Ad alcune condizioni, fabbricati e terreni ricevuti tramite il comodato ad uso gratuito possono diventare a tutti gli effetti di proprietà del comodatario. Scopriamo di più.
“Usucapire” è un termine che nel linguaggio giuridico significa “acquistare con l’uso”. Ovvero: diventare proprietari di un bene non attraverso l’acquisto in danaro, bensì attraverso la sua fruizione. In ambito immobiliare il termine “usucapione” viene utilizzato per indicare proprio la circostanza in cui un fabbricato oppure un terreno diventano di proprietà senza averli acquistati, bensì soltanto utilizzati.
Facciamo un esempio: un amico ci presta la casa di campagna con giardino. E questa, dopo qualche tempo, diventa legittimamente nostra. Ma com’è possibile? È una modalità di acquisto effettivamente consentita dalla legge? Ebbene, la risposta è sì: ed è disciplinata nel nostro Codice Civile, all’articolo 1158. Il quale, in sostanza, conferma che un possesso protratto nel corso del tempo, per un minimo di 20 anni senza interruzioni, di un bene immobile concesso tramite la formula del comodato d’uso, comporta il legittimo passaggio del possesso dal proprietario concessore al comodatario.

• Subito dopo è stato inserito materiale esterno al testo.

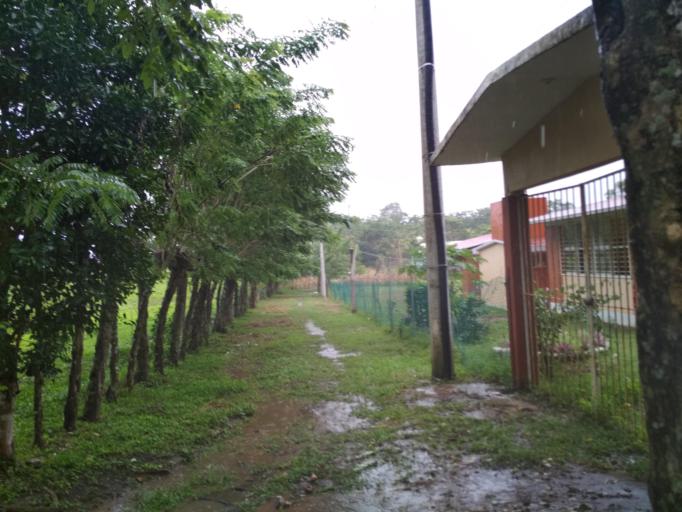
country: MX
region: Veracruz
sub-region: San Andres Tuxtla
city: Soyata
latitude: 18.4141
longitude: -95.3073
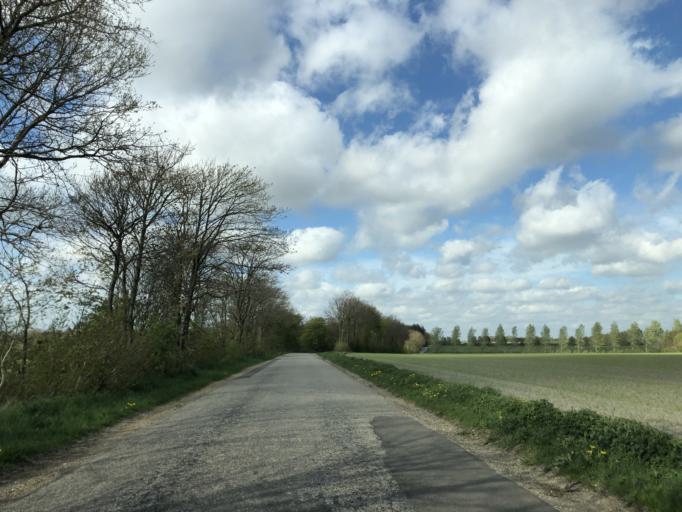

Per le piccole proprietà rurali, invece, come i fabbricati ed i fondi rustici dei Comuni montani, il termine di tempo per l’usucapione scende di 5 anni, ovvero per un minimo di 15, anche in questo caso sempre se non ci siano state interruzioni o se la fruizione non sia stata saltuaria. Ma attenzione, perché affinché questo passaggio avvenga, occorre un fattore essenziale: viene definito “interversione del possesso”.
Per interversione di possesso si intende che il comodatario, lungo il periodo di utilizzo di almeno 15 anni del fondo rustico o di almeno 20 per l’immobile concesso in comodato d’uso, abbia effettuato materialmente su di essi attività che soltanto il proprietario potrebbe compiere. E questa interversione, come confermato dalla Corte di Cassazione, trasforma la detenzione del bene in possesso, legittimamente e a tutti gli effetti.
Facciamo un esempio chiaro: il comodatario, lungo i periodi di detenzione citati, ha effettuato migliorie all’abitazione, come opere di ristrutturazione, cambi di destinazione d’uso, realizzazione di muri di cinta. Anche nel caso questi interventi siano incompatibili con il titolo di fruizione che ha concordato con il proprietario, se questi non si oppone alla realizzazione delle opere, ecco che interviene l’interversione del possesso e che il comodatario può ottenere l’usucapione.
Affinché l’usucapione venga poi legittimamente sancito, occorre però un altro passaggio legalmente riconosciuto: ovvero quello di un giudice che dichiari tramite sentenza al termine di una causa civile che esso sia effettivamente avvenuto.